- [Request 1]:
Copy the listing below exactly, starting at the line that contains "- All traffic into/out" and running through the end of the listing.

- [Extract]:
+ + + +
[Bioclusters] NCBI updates and how you do them
jason.calvert at novartis.com
jason.calvert at novartis.com
Sat Apr 30 10:23:08 EDT 2005
We have many databases to distribute so I have written a few scripts to
benchmark different distribution methods, udpcast seems to work best for
us currently. I have a script that checks the size of each file in the
database directory on each node, and them makes a list of files that need
to be udpcast-ed from the master copy on the distribution node and to
which nodes to cast the file to. It then starts up a listener on the
appropriate nodes for each file and sends it out. Since UDP cast is slow
for a smaller number of clients, it also checks to see how many clients
need the file, and if it is smaller than your set break point, it uses NFS
(could be a command line switch to rsync) to distribute the file at the
same time as the udpcast is going on. There is also a setpoint for the
filesize to decide whether to use udpcast or NFS.
+ + + +
- [Provided information]:
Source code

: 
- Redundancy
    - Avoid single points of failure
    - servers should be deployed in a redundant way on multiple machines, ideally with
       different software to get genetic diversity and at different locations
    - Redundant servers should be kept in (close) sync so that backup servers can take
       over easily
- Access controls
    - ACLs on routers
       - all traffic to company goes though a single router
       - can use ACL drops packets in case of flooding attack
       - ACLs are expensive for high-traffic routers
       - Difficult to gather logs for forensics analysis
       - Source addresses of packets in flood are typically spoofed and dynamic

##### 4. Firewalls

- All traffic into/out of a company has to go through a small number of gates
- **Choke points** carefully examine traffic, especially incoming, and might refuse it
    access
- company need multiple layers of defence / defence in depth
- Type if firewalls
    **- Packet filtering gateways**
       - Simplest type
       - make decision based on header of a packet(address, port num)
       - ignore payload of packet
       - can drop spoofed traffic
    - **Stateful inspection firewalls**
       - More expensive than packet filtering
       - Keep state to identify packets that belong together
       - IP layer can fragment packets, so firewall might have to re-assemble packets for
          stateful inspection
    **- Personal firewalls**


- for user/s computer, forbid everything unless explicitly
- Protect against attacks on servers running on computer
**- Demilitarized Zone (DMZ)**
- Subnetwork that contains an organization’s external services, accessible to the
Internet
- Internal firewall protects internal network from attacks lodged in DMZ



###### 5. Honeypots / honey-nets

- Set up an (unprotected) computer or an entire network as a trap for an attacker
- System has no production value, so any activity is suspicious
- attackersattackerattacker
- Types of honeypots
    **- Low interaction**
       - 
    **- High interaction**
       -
+ + + +
- [Request 2]:
Carry on the forum post about distributing NCBI databases to cluster nodes from its last sentence.

- [Response 1]:
- All traffic into/out of a company has to go through a small number of gates
- **Choke points** carefully examine traffic, especially incoming, and might refuse it
    access
- company need multiple layers of defence / defence in depth
- Type if firewalls
    **- Packet filtering gateways**
       - Simplest type
       - make decision based on header of a packet(address, port num)
       - ignore payload of packet
       - can drop spoofed traffic
    - **Stateful inspection firewalls**
       - More expensive than packet filtering
       - Keep state to identify packets that belong together
       - IP layer can fragment packets, so firewall might have to re-assemble packets for
          stateful inspection
    **- Personal firewalls**


- for user/s computer, forbid everything unless explicitly
- Protect against attacks on servers running on computer
**- Demilitarized Zone (DMZ)**
- Subnetwork that contains an organization’s external services, accessible to the
Internet
- Internal firewall protects internal network from attacks lodged in DMZ



###### 5. Honeypots / honey-nets

- Set up an (unprotected) computer or an entire network as a trap for an attacker
- System has no production value, so any activity is suspicious
- attackersattackerattacker
- Types of honeypots
    **- Low interaction**
       - 
    **- High interaction**
       -

- [Response 2]:
We use filesize as an indicator as it takes 4 hours just to do the
checksum on all our files each night, and this time will be growing with
our databases. This could be easily made a command line switch to choose
what method to use. udpcast has different data checking in it's protocol
to cover for UDP.
I have also written a script that uses a treed rsync to distribute the
data, but rsync was using way too much overhead with the size of our
databases, and these will be growing.
I was planning on updating the script to do checksums weekly, but I found
a problem with our kernel I had to solve first. I will be starting to
develop the scripts again this coming week.
Is anybody interested in such a project?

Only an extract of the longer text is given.